• Prompt 1:
Answer these questions from the Dolly Dastoor text.
(a) Which role did Dastoor hold at the Parliament of the World's Religions, and for what years?
(b) To which country did she move after marrying in 1964?
(c) In what subject did the aunt who inspired her complete a master's degree?
• Prompt 2: In the Dolly Dastoor text, transcribe the passage that begins at the words "Dastoor married her" and stops after "1969 to 1873.".

• Reading text:
········
- Born: 16 November 1939 (age 86) Mumbai, Maharashtra, India
- Education: University of Bombay Concordia University (PhD)
- Employer(s): University of Ibadan McGill University
- Organization(s): Zonta International Alzheimer Society of Montreal Alzheimer Society of Canada Canadian Psychological Association Federation of the Zoroastrian Associations of North America (FEZANA) Parliament of the World's Religions Montreal Council of Women
- Children: 3

= Dolly Dastoor =

Canadian clinical psychologist and Zoroastrian leader (born 1969)

Dolly Dastoor (born 16 November 1939) is an Indian-born Canadian clinical psychologist and expert in geriatric psychiatry, particularly dementia assessment and care. She co-developed the "Hierarchic Dementia Scale for Assessment and Prognosis of Dementia" (HDS), was president of the Alzheimer Society of Montreal and vice president of the Alzheimer Society of Canada. She has also conducted research on schizophrenia.

Dastoor is a Zoroastrian, was president of the Federation of the Zoroastrian Associations of North America (FEZANA) and served as the vice-chair of the Parliament of the World's Religions from 2020 to 2021. She is a leader in both Zoroastrianism and interfaith dialogue.

== Early life ==
Dastoor was born on 16 November 1939 in Mumbai, Maharashtra, India, to a traditional Zoroastrian family. She was the second oldest of four children.

Dastoor's family supported women’s education and she was inspired by an aunt who completed her master’s degree in French language. Dastoor attended a convent girls’ school then studied undergraduate and master's degrees in psychology at the University of Bombay (now the University of Mumbai).

Dastoor married her husband in 1964 and moved to Nigeria, where he worked for the Nigerian Ministry of Education. They had three children together.

== Career ==

=== Clinical psychology ===
Dastoor worked at the University of Ibadan (UI) in Ibadan, Nigeria, where she was a Senior Research Fellow in the Department of Psychiatry and as coordinator of the World Health Organization (WHO) project on Schizophrenia. She was a member of Zonta International on the university campus and the president of the university Women’s Club from 1969 to 1873.
········
[Records from a dataset]
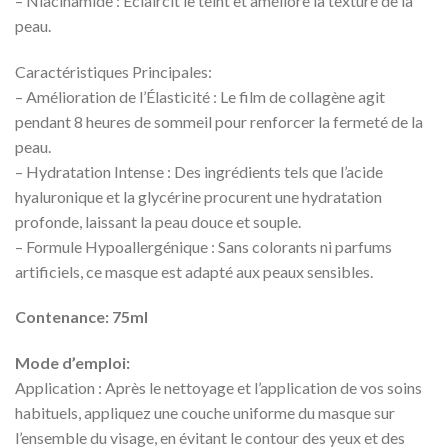
– Niacinamide : Éclaircit le teint et améliore la texture de la
peau.
Caractéristiques Principales:
– Amélioration de l’Élasticité : Le film de collagène agit
pendant 8 heures de sommeil pour renforcer la fermeté de la
peau.
– Hydratation Intense : Des ingrédients tels que l’acide
hyaluronique et la glycérine procurent une hydratation
profonde, laissant la peau douce et souple.
– Formule Hypoallergénique : Sans colorants ni parfums
artificiels, ce masque est adapté aux peaux sensibles.
Contenance: 75ml
Mode d’emploi:
Application : Après le nettoyage et l’application de vos soins
habituels, appliquez une couche uniforme du masque sur
l’ensemble du visage, en évitant le contour des yeux et des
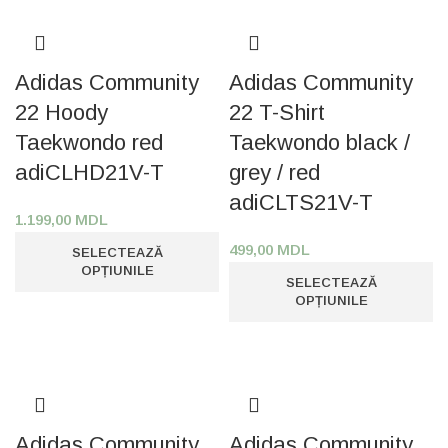
Adidas Community
Adidas Community
22 Hoody
22 T-Shirt
Taekwondo red
Taekwondo black /
adiCLHD21V-T
grey / red
adiCLTS21V-T
1.199,00
MDL
499,00
MDL
SELECTEAZĂ
OPȚIUNILE
SELECTEAZĂ
OPȚIUNILE
Adidas Community
Adidas Community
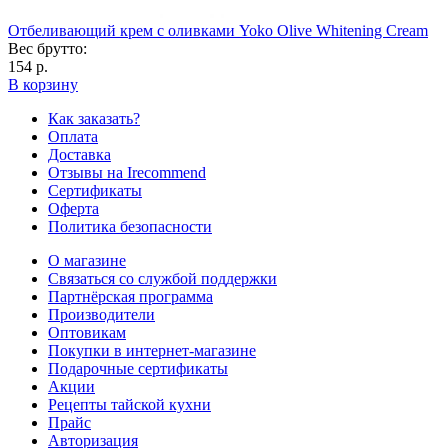
Отбеливающий крем с оливками Yoko Olive Whitening Cream
Вес брутто:
154 р.
В корзину
Как заказать?
Оплата
Доставка
Отзывы на Irecommend
Сертификаты
Оферта
Политика безопасности
О магазине
Связаться со службой поддержки
Партнёрская программа
Производители
Оптовикам
Покупки в интернет-магазине
Подарочные сертификаты
Акции
Рецепты тайской кухни
Прайс
Авторизация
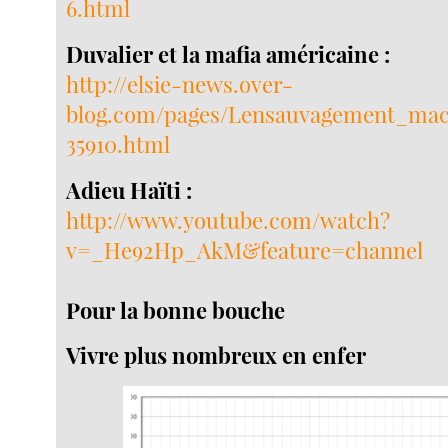
6.html
Duvalier et la mafia américaine :
http://elsie-news.over-
blog.com/pages/Lensauvagement_mac
35910.html
Adieu Haïti :
http://www.youtube.com/watch?
v=_He92Hp_AkM&feature=channel
Pour la bonne bouche
Vivre plus nombreux en enfer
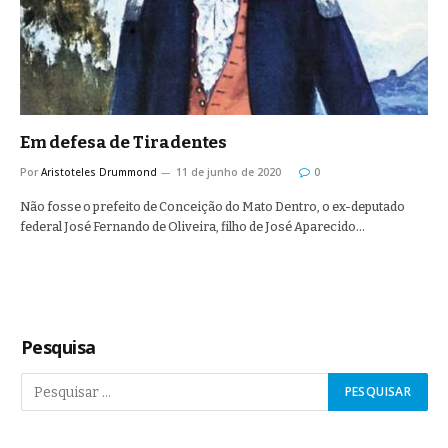
Em defesa de Tiradentes
Por
Aristoteles Drummond
11 de junho de 2020
0
Não fosse o prefeito de Conceição do Mato Dentro, o ex-deputado
federal José Fernando de Oliveira, filho de José Aparecido…
Pesquisa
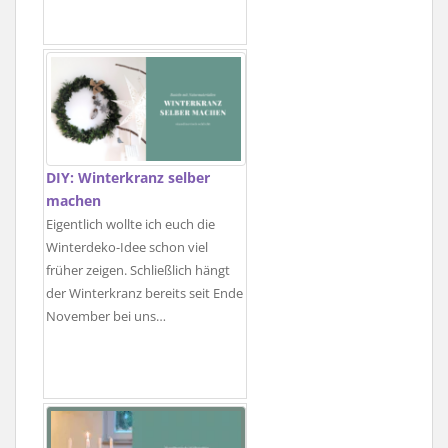
DIY: Winterkranz selber
machen
Eigentlich wollte ich euch die
Winterdeko-Idee schon viel
früher zeigen. Schließlich hängt
der Winterkranz bereits seit Ende
November bei uns…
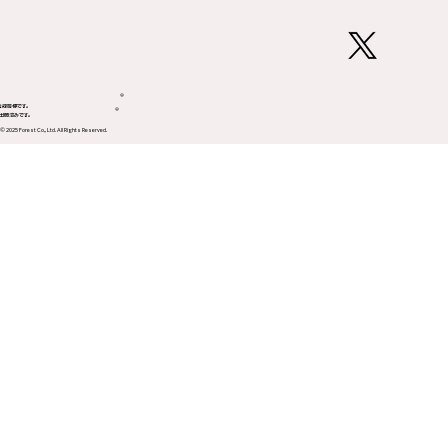
®
登録商標です。
®
CT出願済みです。
© 2025 Forest Co., Ltd. All Rights Reserved.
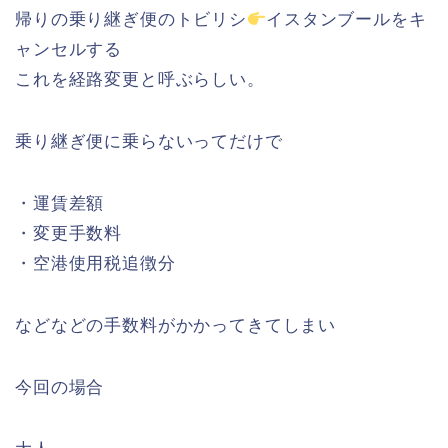
帰りの乗り継ぎ便のトビリシ
イスタンブールをキ
ャンセルする
これを経路変更と呼ぶらしい。
乗り継ぎ便に乗らないってだけで
・運賃差額
・変更手数料
・空港使用税追徴分
などなどの手数料がかかってきてしまい
今回の場合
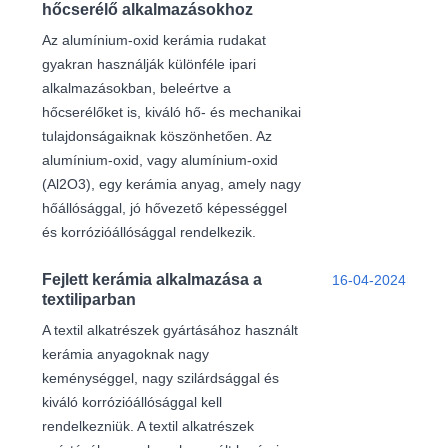
hőcserélő alkalmazásokhoz
Az alumínium-oxid kerámia rudakat
gyakran használják különféle ipari
alkalmazásokban, beleértve a
hőcserélőket is, kiváló hő- és mechanikai
tulajdonságaiknak köszönhetően. Az
alumínium-oxid, vagy alumínium-oxid
(Al2O3), egy kerámia anyag, amely nagy
hőállósággal, jó hővezető képességgel
és korrózióállósággal rendelkezik.
Fejlett kerámia alkalmazása a
16-04-2024
textiliparban
A textil alkatrészek gyártásához használt
kerámia anyagoknak nagy
keménységgel, nagy szilárdsággal és
kiváló korrózióállósággal kell
rendelkezniük. A textil alkatrészek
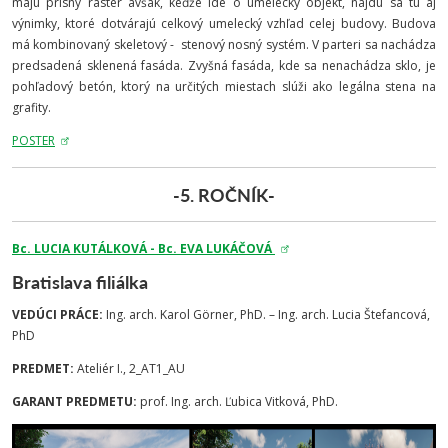
majú prísny raster avšak, keďže ide o umelecký objekt, nájdu sa tu aj
výnimky, ktoré dotvárajú celkový umelecký vzhľad celej budovy. Budova
má kombinovaný skeletový - stenový nosný systém. V parteri sa nachádza
predsadená sklenená fasáda. Zvyšná fasáda, kde sa nenachádza sklo, je
pohľadový betón, ktorý na určitých miestach slúži ako legálna stena na
grafity.
POSTER
-5. ROČNÍK-
Bc. LUCIA KUTÁLKOVÁ - Bc. EVA LUKÁČOVÁ
Bratislava filiálka
VEDÚCI PRÁCE:
Ing. arch. Karol Görner, PhD. – Ing. arch. Lucia Štefancová,
PhD
PREDMET:
Ateliér I., 2_AT1_AU
GARANT PREDMETU:
prof. Ing. arch. Ľubica Vitková, PhD.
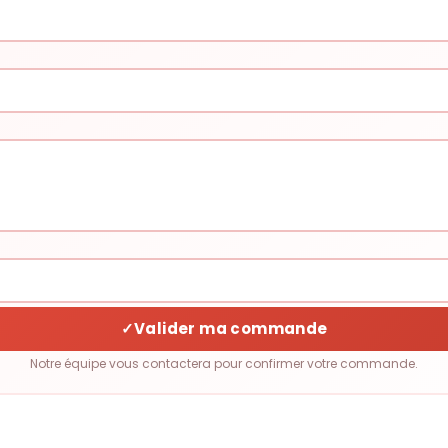
✓
Valider ma commande
Notre équipe vous contactera pour confirmer votre commande.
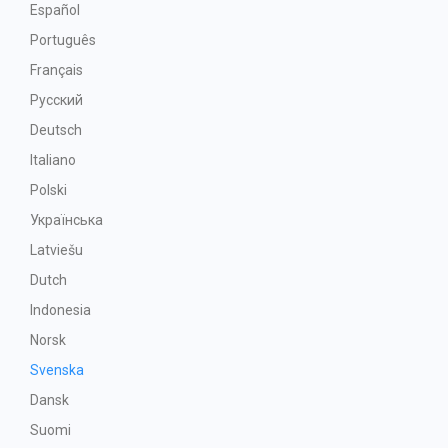
Español
Português
Français
Русский
Deutsch
Italiano
Polski
Українська
Latviešu
Dutch
Indonesia
Norsk
Svenska
Dansk
Suomi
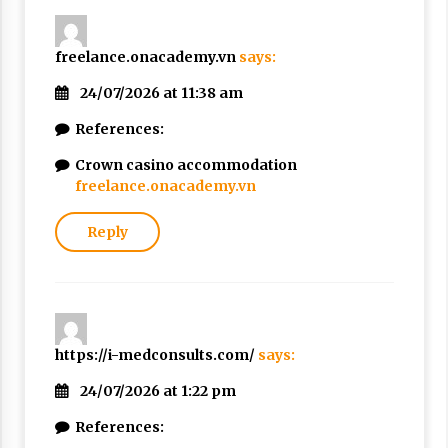
freelance.onacademy.vn
says:
24/07/2026 at 11:38 am
References:
Crown casino accommodation
freelance.onacademy.vn
Reply
https://i-medconsults.com/
says:
24/07/2026 at 1:22 pm
References:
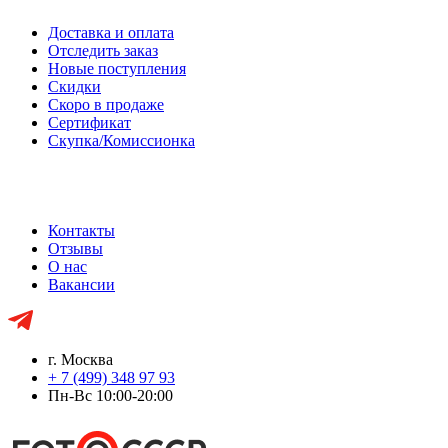
Доставка и оплата
Отследить заказ
Новые поступления
Скидки
Скоро в продаже
Сертификат
Скупка/Комиссионка
Контакты
Отзывы
О нас
Вакансии
г. Москва
+ 7 (499) 348 97 93
Пн-Вс 10:00-20:00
········
• Problem solution 1:
(a) Vice-chair, from 2020 to 2021.
(b) Nigeria.
(c) French language.

• Problem solution 2:
Dastoor married her husband in 1964 and moved to Nigeria, where he worked for the Nigerian Ministry of Education. They had three children together.

== Career ==

=== Clinical psychology ===
Dastoor worked at the University of Ibadan (UI) in Ibadan, Nigeria, where she was a Senior Research Fellow in the Department of Psychiatry and as coordinator of the World Health Organization (WHO) project on Schizophrenia. She was a member of Zonta International on the university campus and the president of the university Women’s Club from 1969 to 1873.